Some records
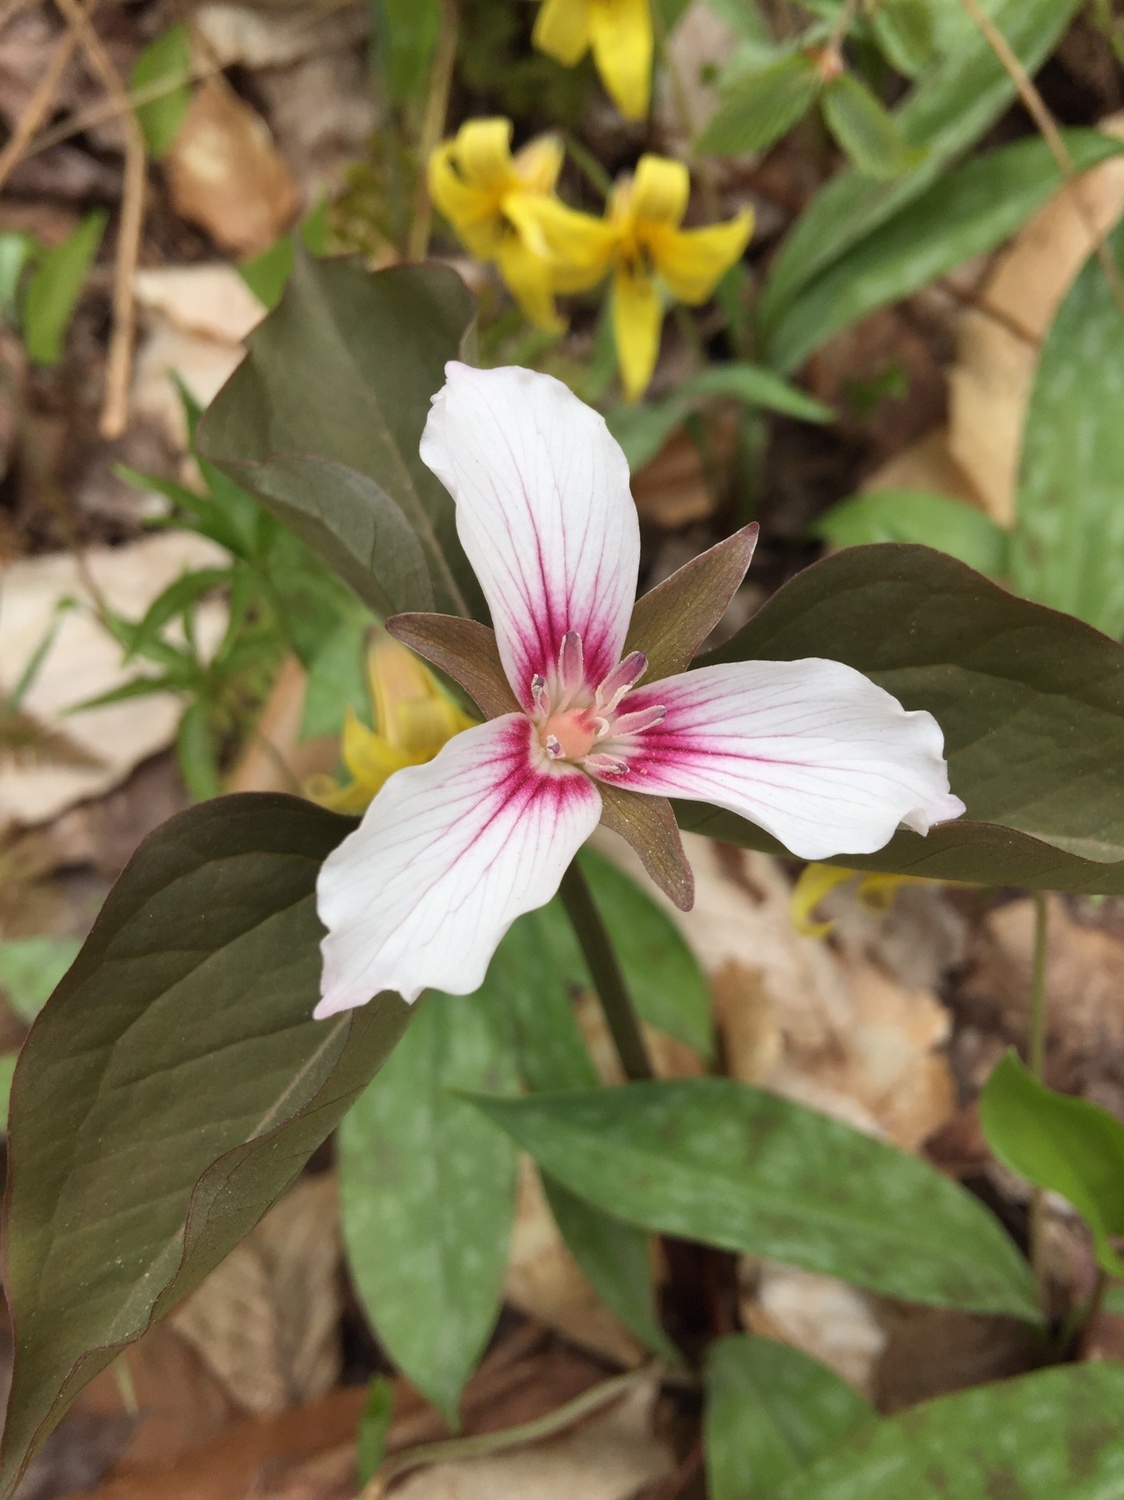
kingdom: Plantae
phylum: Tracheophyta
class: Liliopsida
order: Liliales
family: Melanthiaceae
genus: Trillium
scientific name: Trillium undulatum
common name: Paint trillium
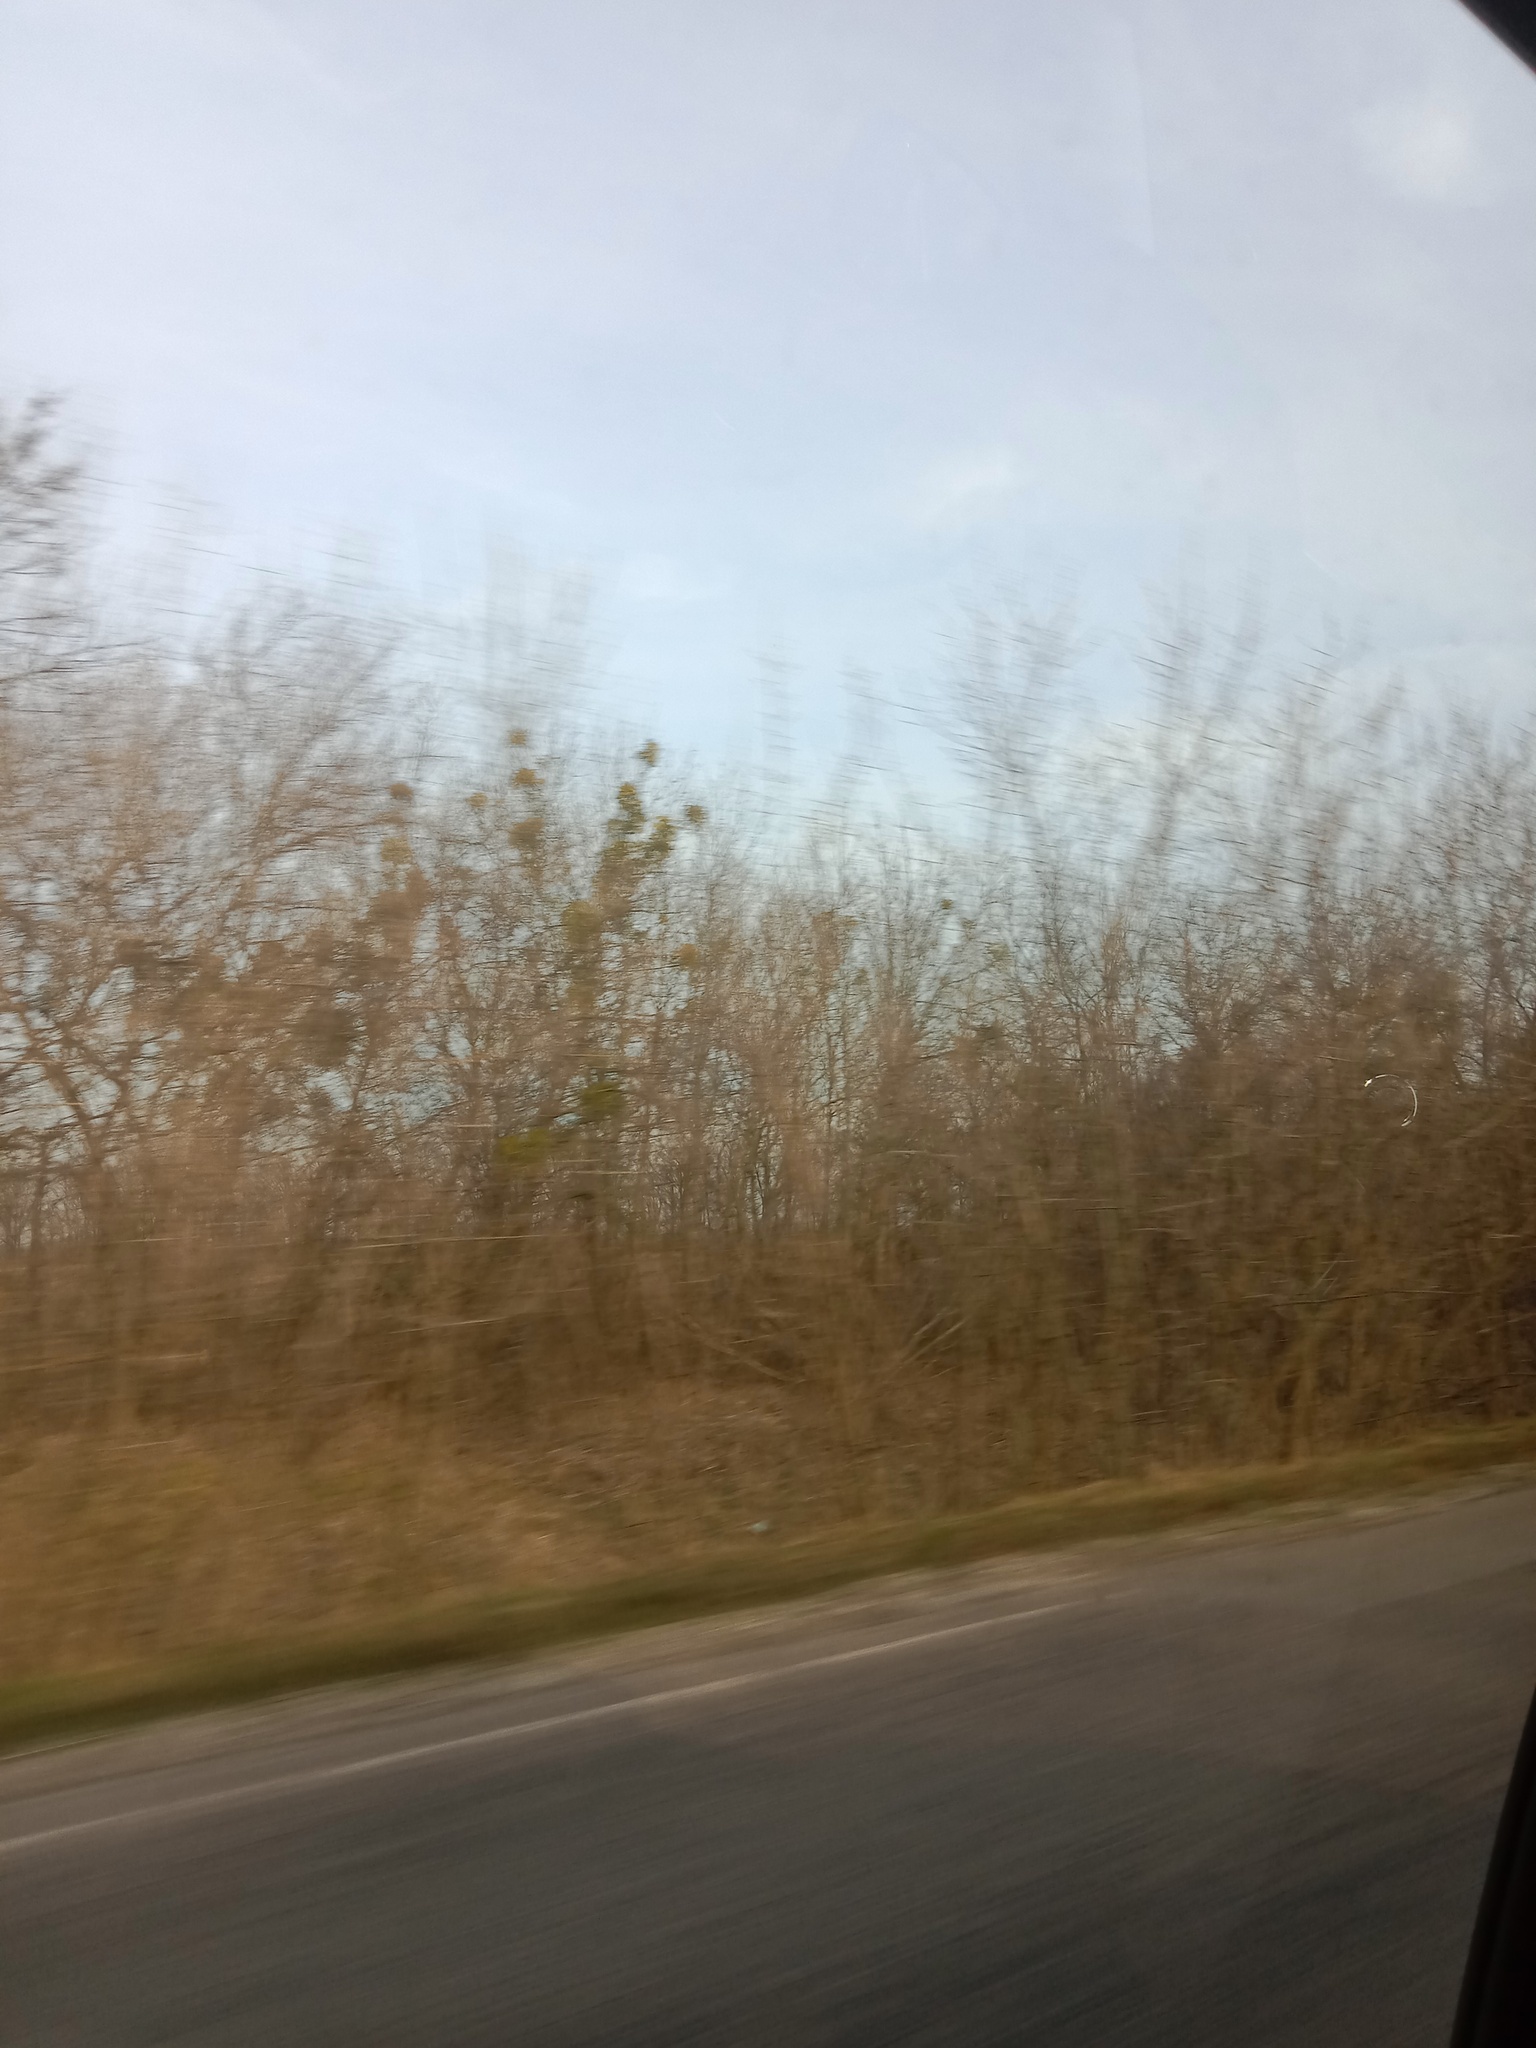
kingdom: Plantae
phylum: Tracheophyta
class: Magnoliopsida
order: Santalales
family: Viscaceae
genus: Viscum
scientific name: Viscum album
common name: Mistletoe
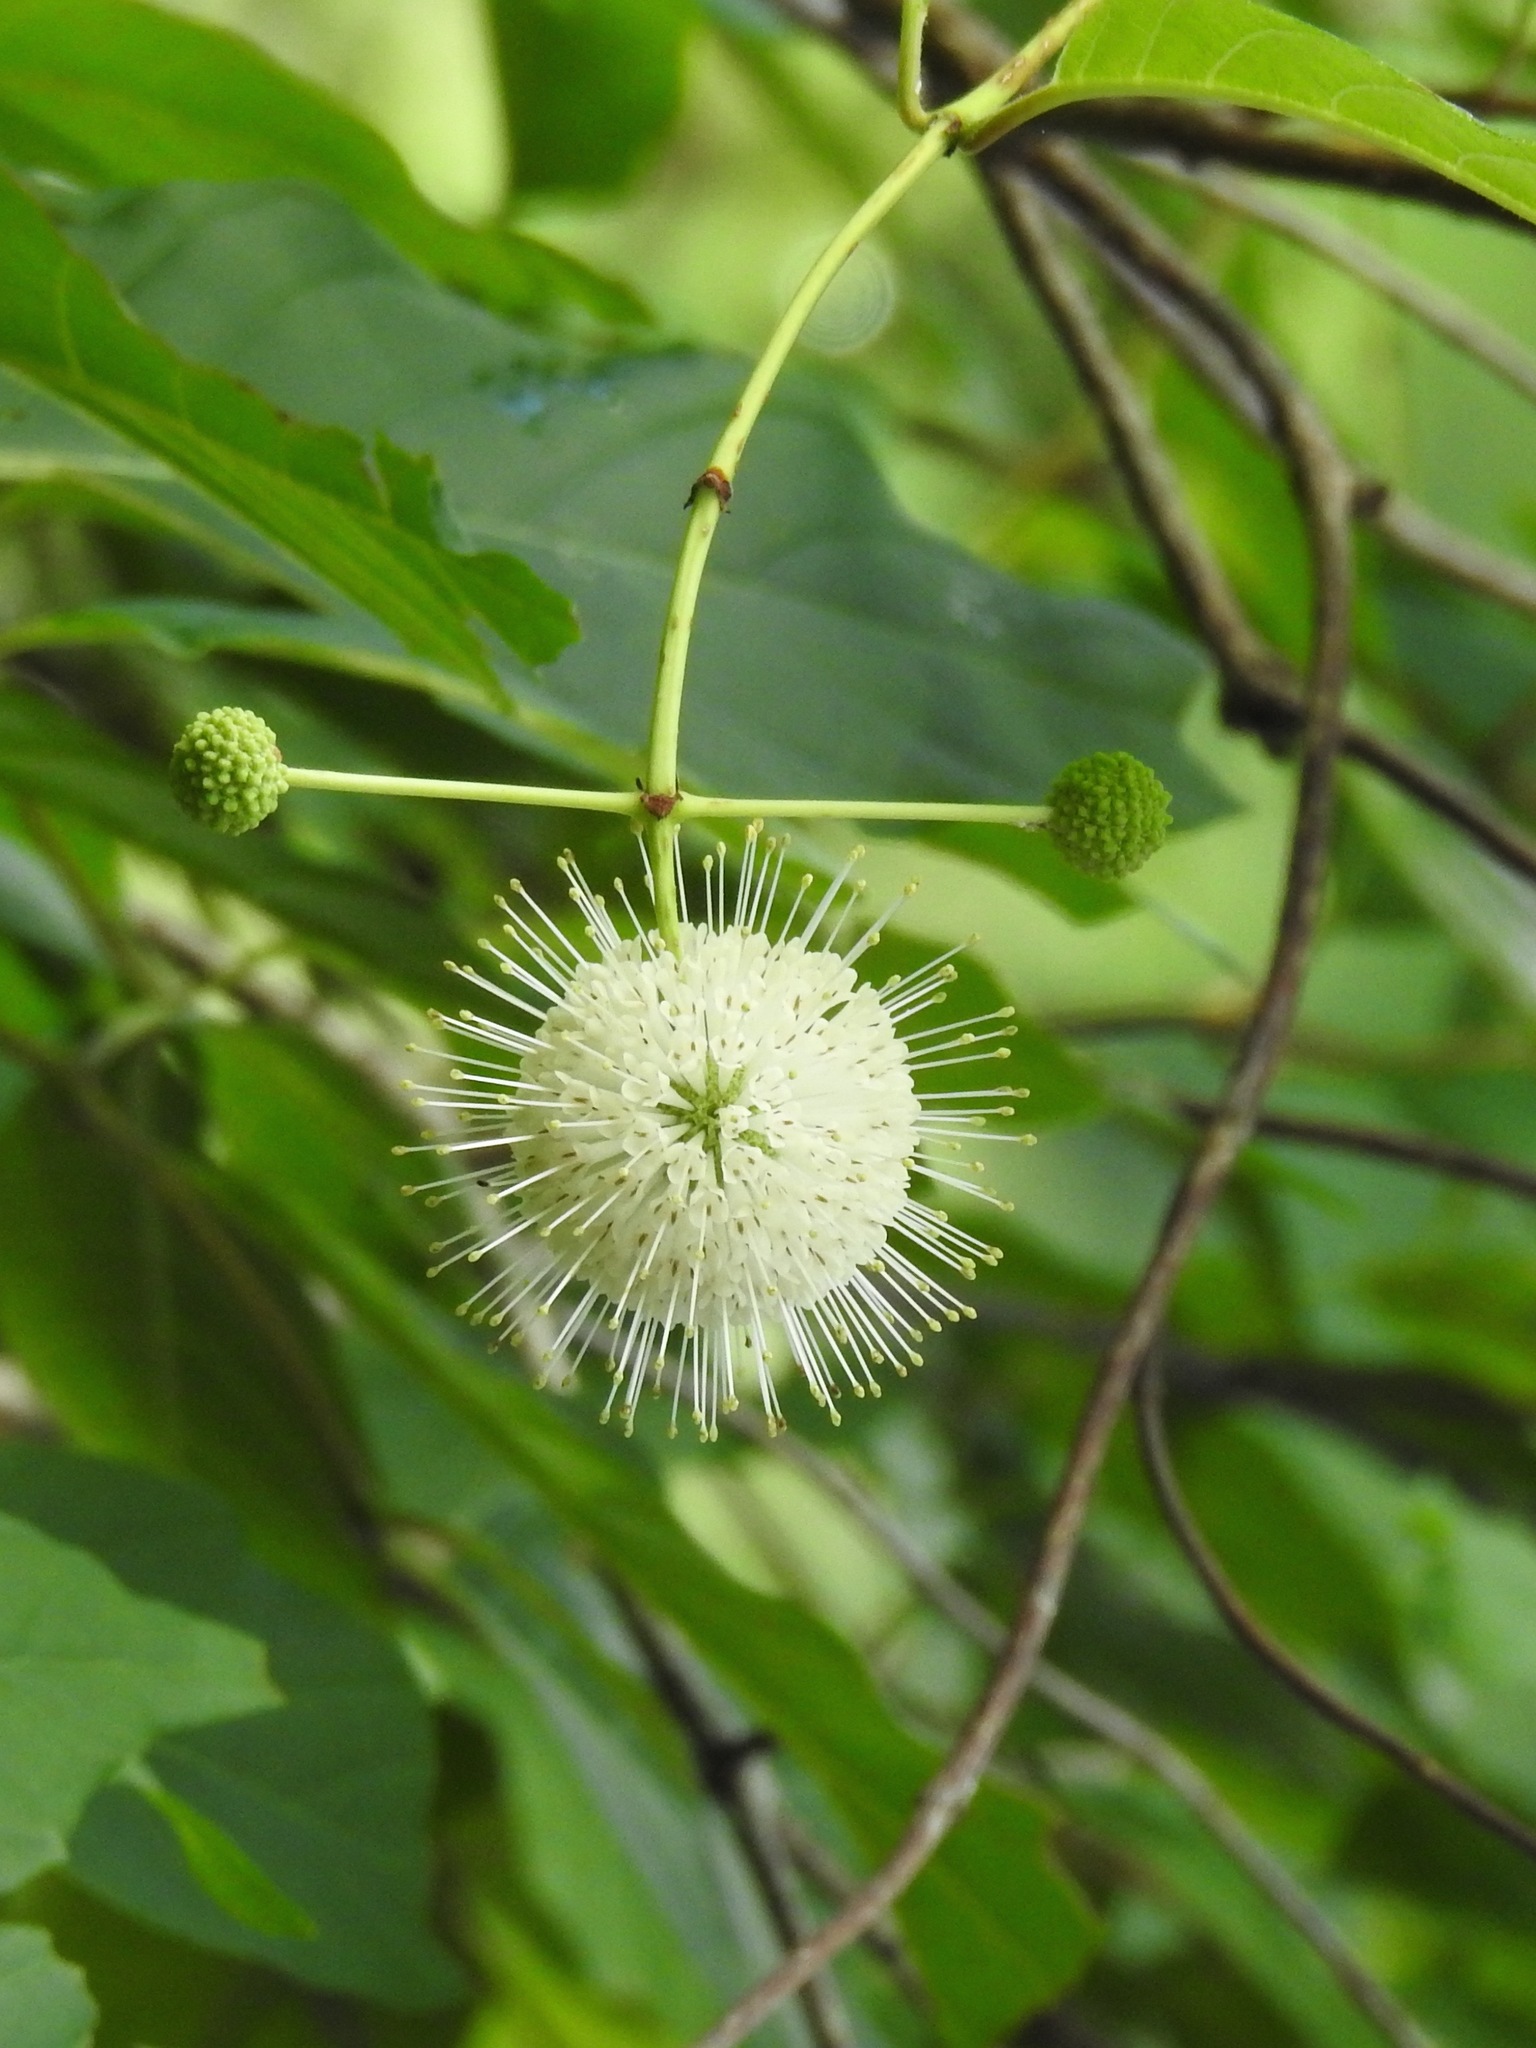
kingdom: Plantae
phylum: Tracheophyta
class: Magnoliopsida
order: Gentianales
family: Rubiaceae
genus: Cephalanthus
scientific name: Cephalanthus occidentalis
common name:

Your task = Put each line of the material above into a Markdown table with the columns n and Line, numbering the rows and omitting any blank lines. Leave the pictures out.

Written response =
| n | Line |
|---|---|
| 1 | kingdom: Plantae |
| 2 | phylum: Tracheophyta |
| 3 | class: Liliopsida |
| 4 | order: Liliales |
| 5 | family: Melanthiaceae |
| 6 | genus: Trillium |
| 7 | scientific name: Trillium undulatum |
| 8 | common name: Paint trillium |
| 9 | kingdom: Plantae |
| 10 | phylum: Tracheophyta |
| 11 | class: Magnoliopsida |
| 12 | order: Santalales |
| 13 | family: Viscaceae |
| 14 | genus: Viscum |
| 15 | scientific name: Viscum album |
| 16 | common name: Mistletoe |
| 17 | kingdom: Plantae |
| 18 | phylum: Tracheophyta |
| 19 | class: Magnoliopsida |
| 20 | order: Gentianales |
| 21 | family: Rubiaceae |
| 22 | genus: Cephalanthus |
| 23 | scientific name: Cephalanthus occidentalis |
| 24 | common name: |